UK Housing Bubble Fears – What can Bank of England do?
Opposing forces are at play in the UK property market. People want to buy houses, but the supply is a bare trickle. What you have now is a market where the prices can easily go above inflation rates, and worrying signs a property bubble.
Not surprisingly, the Bank of England is now on a bubble alert. Policymakers have started taking steps to prevent a possible boom-bust. The current boom in the market is therefore likely to be only temporary, and not sustainable.
The market definitely needs to ramp up supply to meet the demand. Paul Cheshire, professor at London School of Economics, suggests in the latest edition of Centerpiece magazine that the solution to the problem is to ease the green belt rules. Changes in planning laws, and rebalancing the economy to encourage population to move to areas with abundant housing could also solve the problem to an extent. However, these things would take time.

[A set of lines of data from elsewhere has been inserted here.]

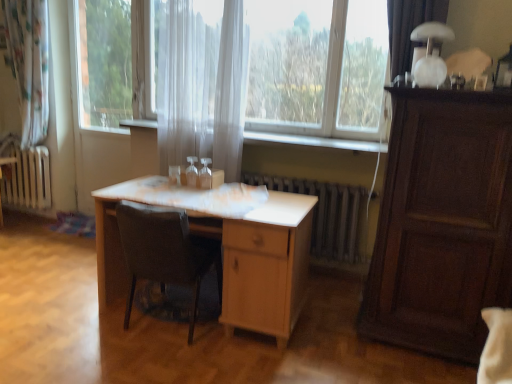
The width and height of the screenshot is (512, 384). Describe the element at coordinates (430, 55) in the screenshot. I see `white glossy table lamp at upper right` at that location.

What is the approximate height of transparent fabric at center?

transparent fabric at center is 1.05 meters tall.

Measure the distance between transparent fabric at center and camera.

11.16 feet.

Identify the location of transparent glass screen door at center. Image resolution: width=512 pixels, height=384 pixels. (100, 94).

The image size is (512, 384). What do you see at coordinates (329, 215) in the screenshot?
I see `white metallic radiator at center` at bounding box center [329, 215].

In order to click on translucent fabric curtain at center in this screenshot , I will do `click(202, 86)`.

Image resolution: width=512 pixels, height=384 pixels. I want to click on dark brown leather chair at center, so click(166, 252).

I want to click on white glossy table lamp at upper right, so click(x=430, y=55).

Based on the photo, how much distance is there between transparent fabric at center and dark wood cabinet at right?

The distance of transparent fabric at center from dark wood cabinet at right is 2.50 meters.

Considering the sizes of transparent fabric at center and dark wood cabinet at right in the image, is transparent fabric at center wider or thinner than dark wood cabinet at right?

Considering their sizes, transparent fabric at center looks slimmer than dark wood cabinet at right.

Is transparent fabric at center not close to dark wood cabinet at right?

That's right, there is a large distance between transparent fabric at center and dark wood cabinet at right.

Relative to dark wood cabinet at right, is transparent fabric at center in front or behind?

Clearly, transparent fabric at center is behind dark wood cabinet at right.

How far apart are transparent glass screen door at center and transparent fabric at center?

A distance of 4.80 inches exists between transparent glass screen door at center and transparent fabric at center.

Is transparent glass screen door at center taller than transparent fabric at center?

Yes.

From a real-world perspective, between transparent glass screen door at center and transparent fabric at center, who is vertically higher?

transparent fabric at center.

Which object is wider, transparent glass screen door at center or transparent fabric at center?

With larger width is transparent fabric at center.

Looking at this image, would you say dark brown leather chair at center is to the left or to the right of transparent fabric at center in the picture?

Based on their positions, dark brown leather chair at center is located to the left of transparent fabric at center.

Is dark brown leather chair at center shorter than transparent fabric at center?

Correct, dark brown leather chair at center is not as tall as transparent fabric at center.

I want to click on chair lying in front of the transparent fabric at center, so click(x=166, y=252).

Considering the points (169, 86) and (477, 184), which point is in front, point (169, 86) or point (477, 184)?

The point (477, 184) is more forward.

From their relative heights in the image, would you say translucent fabric curtain at center is taller or shorter than dark wood cabinet at right?

In the image, translucent fabric curtain at center appears to be taller than dark wood cabinet at right.

From a real-world perspective, is translucent fabric curtain at center on top of dark wood cabinet at right?

Yes, from a real-world perspective, translucent fabric curtain at center is above dark wood cabinet at right.

Is translucent fabric curtain at center aimed at dark wood cabinet at right?

No.

Is white sheer curtain at center completely or partially inside light wood table at center?

Result: No, white sheer curtain at center is not inside light wood table at center.

Considering the points (170, 203) and (267, 139), which point is behind, point (170, 203) or point (267, 139)?

The point (267, 139) is more distant.

Is light wood table at center turned away from white sheer curtain at center?

No, white sheer curtain at center is not at the back of light wood table at center.

Measure the distance between light wood table at center and white sheer curtain at center.

light wood table at center is 38.46 inches from white sheer curtain at center.

Can you see dark wood cabinet at right touching transparent fabric at center?

No, dark wood cabinet at right is not beside transparent fabric at center.

Which is in front, point (430, 139) or point (140, 85)?

The point (430, 139) is closer.

Who is shorter, dark wood cabinet at right or transparent fabric at center?

Standing shorter between the two is transparent fabric at center.

Where is `cabinetry below the transparent fabric at center (from a real-world perspective)`? The image size is (512, 384). cabinetry below the transparent fabric at center (from a real-world perspective) is located at coordinates (442, 222).

Is white sheer curtain at center positioned behind translucent fabric curtain at center?

Yes, white sheer curtain at center is further from the camera.

Considering the sizes of white sheer curtain at center and translucent fabric curtain at center in the image, is white sheer curtain at center taller or shorter than translucent fabric curtain at center?

In the image, white sheer curtain at center appears to be shorter than translucent fabric curtain at center.

Is white sheer curtain at center next to translucent fabric curtain at center?

white sheer curtain at center and translucent fabric curtain at center are not in contact.

Is white sheer curtain at center to the left of translucent fabric curtain at center from the viewer's perspective?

At the moment though, the Bank is bearing down on demand by imposing more intensive mortgage market reviews for potential borrowers. Tougher capital rules, where lenders have to set aside enough capital to withstand the 35% drop in house prices, also limit the money that is available for banks to lend.
The Bank can easily rein in the property market any time by increasing the interest rates, which will cause the house sales to dry up and prices to fall. However, that is the last resort. For the time being, capping the upper limit of Help to Buy at £300,000 (from the current £600,000), maybe all that is needed for the Bank to send a clear message to the property market.